– Ну, что же, завтра, поди, с молодой в театр? – спросил зятя Петр Михайлович. – Вам теперь надо ваш медовый месяц повеселее справлять.

– Ах, папенька! Голубчик, папенька! – вздохнул Порфирий Васильевич. – Жалованье я получаю маленькое, а пятнадцать-то тысяч за дочерью вы даже не пятипроцентными, а четырехпроцентными бумагами всучили. Ну, да что тут! Сама себя раба бьет, что худо жнет. Недоглядел я вчера, а уж сегодня поздно… А я это только к тому говорю, что как же нам можно в вихрь жизни-то удариться при нашем жалованьи? Ну, разик-другой в театр сходим, а там и засядем.

Тесть не возражал, пожал плечами и отошел от зятя.

Катя удалилась с матерью в другую комнату, что-то ей рассказывала и горько плакала.

Вскоре горничная доложила, что обед готов. Все отправились в столовую. За обедом очень мало разговаривали. На всех лежал какой-то тяжелый гнет. Тесть чокался с зятем, пил за его здоровье, зять выпил за здоровье тестя и тещи, но разговор не клеился.

После обеда Катя разрыдалась и просила мать не отпускать ее к мужу. Та, разумеется, пришла в ужас и стала уговаривать ее ехать. Курнышкин чуть не силой повез жену из-под родительского крова. Сходя с лестницы, он обернулся к стоящему на площадке тестю и крикнул:

– Стулья и табуретку считаю за вами!

VII

Молодые супруги на третий день после свадьбы все еще продолжали делать визиты гостям, почтившим своим присутствием бракосочетание. К гостям-купцам, бывшим на свадьбе со стороны жены, Порфирий Васильевич, впрочем, наотрез отказался ехать и исключение сделал только для родной тетки жены. Он говорил жене:

– Помилуйте, с какой стати я, интеллигентный человек и чиновник, буду продолжать знакомство с серым невежеством! Ваши папенька и маменька, пожалуй, даже тетка – неизбежное зло, но на кой черт нам эти железники Корюховы, москательщики Бревновы? Что они нам? Денег они нам не дадут и даже, подлецы, сладких пирогов после свадьбы нам не прислали.

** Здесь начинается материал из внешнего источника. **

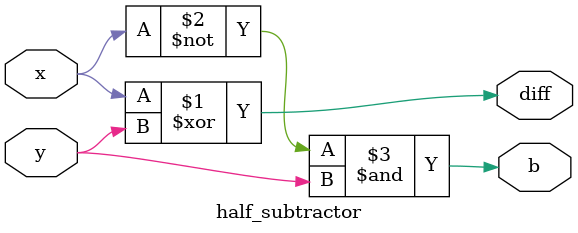
<source format=v>
`timescale 1ns / 1ps


module half_subtractor(
    input x,y,
    output diff,b
    );
    assign diff = x^y;
    assign b = ~x&y;
endmodule
</source>
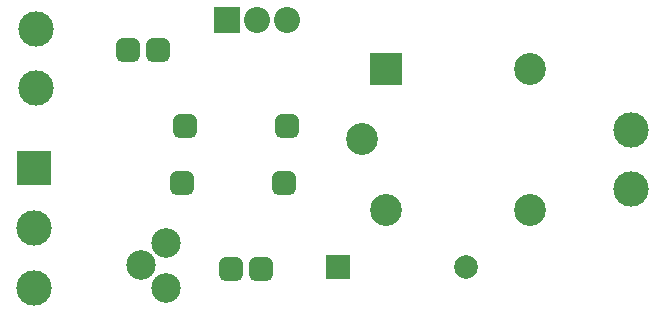
<source format=gbs>
G04*
G04 #@! TF.GenerationSoftware,Altium Limited,Altium Designer,20.1.11 (218)*
G04*
G04 Layer_Color=16711935*
%FSLAX25Y25*%
%MOIN*%
G70*
G04*
G04 #@! TF.SameCoordinates,A350AE71-98B6-4568-8EC7-B5CABA16BBC2*
G04*
G04*
G04 #@! TF.FilePolarity,Negative*
G04*
G01*
G75*
%ADD10C,0.11811*%
%ADD11R,0.11811X0.11811*%
%ADD12R,0.08674X0.08674*%
%ADD13C,0.08674*%
%ADD14C,0.10642*%
%ADD15R,0.10642X0.10642*%
G04:AMPARAMS|DCode=16|XSize=78.74mil|YSize=78.74mil|CornerRadius=19.68mil|HoleSize=0mil|Usage=FLASHONLY|Rotation=0.000|XOffset=0mil|YOffset=0mil|HoleType=Round|Shape=RoundedRectangle|*
%AMROUNDEDRECTD16*
21,1,0.07874,0.03937,0,0,0.0*
21,1,0.03937,0.07874,0,0,0.0*
1,1,0.03937,0.01968,-0.01968*
1,1,0.03937,-0.01968,-0.01968*
1,1,0.03937,-0.01968,0.01968*
1,1,0.03937,0.01968,0.01968*
%
%ADD16ROUNDEDRECTD16*%
%ADD17R,0.07874X0.07874*%
%ADD18C,0.07874*%
%ADD19C,0.09843*%
D10*
X217323Y46909D02*
D03*
Y66594D02*
D03*
X18898Y100059D02*
D03*
Y80374D02*
D03*
X18110Y33917D02*
D03*
Y13917D02*
D03*
D11*
Y53917D02*
D03*
D12*
X82756Y103150D02*
D03*
D13*
X92756D02*
D03*
X102756D02*
D03*
D14*
X183465Y87008D02*
D03*
Y39764D02*
D03*
X135433D02*
D03*
X127559Y63386D02*
D03*
D15*
X135433Y87008D02*
D03*
D16*
X102433Y67717D02*
D03*
X68433D02*
D03*
X59725Y93307D02*
D03*
X49725D02*
D03*
X83976Y20079D02*
D03*
X93976D02*
D03*
X101646Y48819D02*
D03*
X67646D02*
D03*
D17*
X119536Y20866D02*
D03*
D18*
X162354D02*
D03*
D19*
X62268Y28866D02*
D03*
Y13866D02*
D03*
X53768Y21366D02*
D03*
M02*

</source>
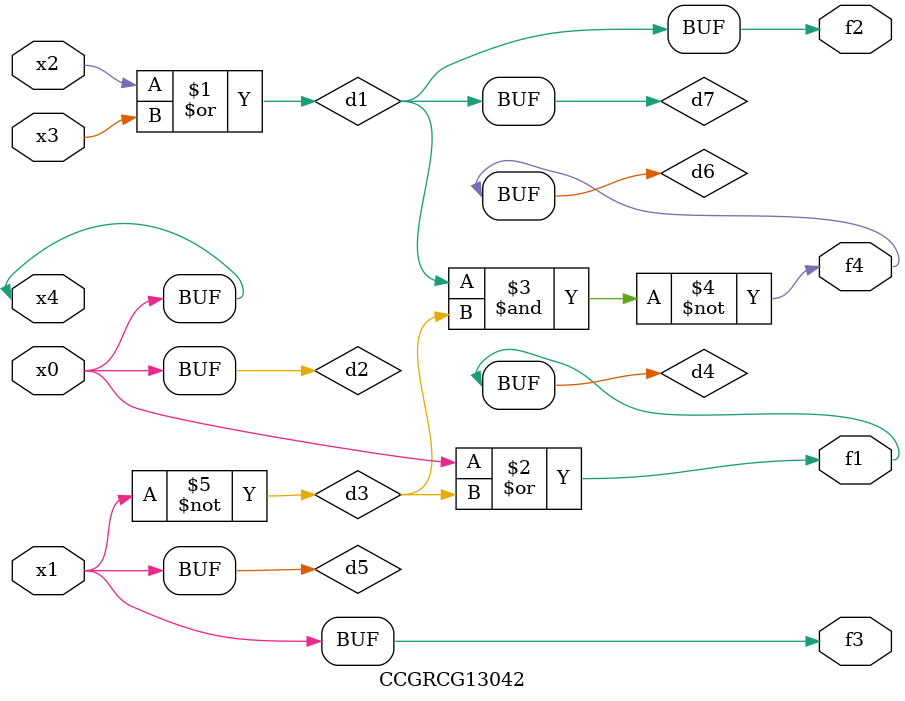
<source format=v>
module CCGRCG13042(
	input x0, x1, x2, x3, x4,
	output f1, f2, f3, f4
);

	wire d1, d2, d3, d4, d5, d6, d7;

	or (d1, x2, x3);
	buf (d2, x0, x4);
	not (d3, x1);
	or (d4, d2, d3);
	not (d5, d3);
	nand (d6, d1, d3);
	or (d7, d1);
	assign f1 = d4;
	assign f2 = d7;
	assign f3 = d5;
	assign f4 = d6;
endmodule

</source>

– Да вы вспомните, как вы с ними в день свадьбы обошлись, – возражала Катерина Петровна, – так какие же пироги! Ведь вы их чуть не выгнали от себя. Да даже и выгнали.

– Выгонять я не выгонял-с, но дал понять, что всяк сверчок знай свой шесток. Их звали в квартиру молодых только для поздравления, так и на билетах было написано, а они после поздравления не уходят, сидят, требуют мадеры и остаются даже на закуску. И все это самым нахальным манером. Закуску я вовсе не для них готовил, а для своих интеллигентных гостей.

– Да ведь не ты и готовил, а за все про все папеньке с маменькой пришлось заплатить.

– Все-таки закуска была у меня в доме, стало быть, и довольно. Что это, опять слезы? – воскликнул Порфирий Васильевич.

– Да как же не плакать-то, ежели вы папеньку с маменькой называете неизбежным злом! – отвечала супруга, прикладывая к глазам платок.

– А то не зло, что ли? Конечно же, зло.

– Однако это зло обогатило тебя. Что ты был и что ты стал? У тебя деньги, хорошая обстановка в квартире.

– Обогатили они меня за то, что я женился на вас и сделал вас благородной. Из купеческой дочки вы сделались женой коллежского секретаря и в будущем можете еще в чине подняться, стало быть, здесь была купля и продажа – вот и все. Стало быть, вам и нечего распинаться за родителей, что они обогатили нас. Конечно же, неизбежное зло. И удивляюсь я на ваши слова! Кажется, сделавшись благородной, должны бы стать на точку мужа и сами разделять его воззрения, а вы супротивничаете.

– Ах ты, бесстыдник, бесстыдник!.. Стало быть, я-то сама тебе никогда и не нравилась, что ты все про какую-то куплю твердишь? – закричала Катерина Петровна, сверкнув глазами.